Didion chronicles her grief by turning back to memories throughout her life: ‘In time of trouble, I had been trained since childhood, to read, learn, work it up…to go to the literature. Information was control. Given that grief remained the most general of afflictions its literature seemed remarkably spare.’ Her turn of phrase ‘magical thinking’ refers to reality of the individual left to the ruses of self-deception which the bereaved employ to protect themselves from grief. Didion’s narrative, however, serves as a touching if not doomed effort to deny reality through the fiction of ‘magical thinking’. 

This memoir is today one of her most popular works. It chronicles grief, even surpassing her usual clarity and honesty:

Grief, when it comes, is nothing we expect it to be. It was not what I felt when my parents died: my father died a few days short of his eighty-fifth birthday and my mother a month short of her ninety-first, both after some years of increasing debility. What I felt in each instance was sadness, loneliness (the loneliness of the abandoned child of whatever age), regret for time gone by, for things unsaid, for my inability to share or even in any real way to acknowledge, at the end, the pain and helplessness and physical humiliation they each endured. I understood the inevitability of each of their deaths. I had been expecting (fearing, dreading, anticipating) those deaths all my life. 

Didion poignantly puts her finger on that which so much literature avoids: how ‘death now occurs largely offstage’, a trend prescribed by Emily Post’s famous book, Etiquette (1922), where death is kept from the public sphere:

One way in which grief gets hidden is that death now occurs largely offstage. In the earlier tradition from which Mrs. Post wrote, the act of dying had not yet been professionalized. It did not typically involve hospitals. Women died in childbirth. Children died of fevers. Cancer was untreatable. At the time she undertook her book of etiquette, there would have been few American households untouched by the influenza pandemic of 1918. Death was up close, at home…When someone dies, I was taught growing up in California, you bake a ham. You drop it by the house. You go to the funeral. If the family is Catholic you also go to the rosary but you do not wail or keen or in any other way demand the attention of the family. In the end Emily Post’s 1922 etiquette book turned out to be as acute in its apprehension of this other way of death, and as prescriptive in its treatment of grief, as anything else I read.

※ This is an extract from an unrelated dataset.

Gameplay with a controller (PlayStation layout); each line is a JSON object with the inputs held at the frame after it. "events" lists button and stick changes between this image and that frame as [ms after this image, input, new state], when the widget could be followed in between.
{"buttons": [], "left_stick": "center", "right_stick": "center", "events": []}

Passages like this capture the bereaved reader who knows quite well that death ‘offstage’ remains located out of sight from polite society, framed through prescriptive social conventions, because death is one of those subjects we not only do not discuss, but it’s a subject that we go out of our way to avoid. Instead, we gift books on death hoping to bypass meaningful conversations with a loved one. 

Didion’s memoir is not a surrogate for the discussions we need to have about death as a society, but The Year of Magical Thinking contaminates that sanitised social fabric which otherwise would let the reader off the hook. Perhaps The Year of Magical Thinking will forever remain a book club addition or gift for the recently bereaved in the larger virtue-signalling economy, but it has already gone down in history as the book that attempts to craft a language that makes meaningful one of the most ordinary acts that all humans carry out: death.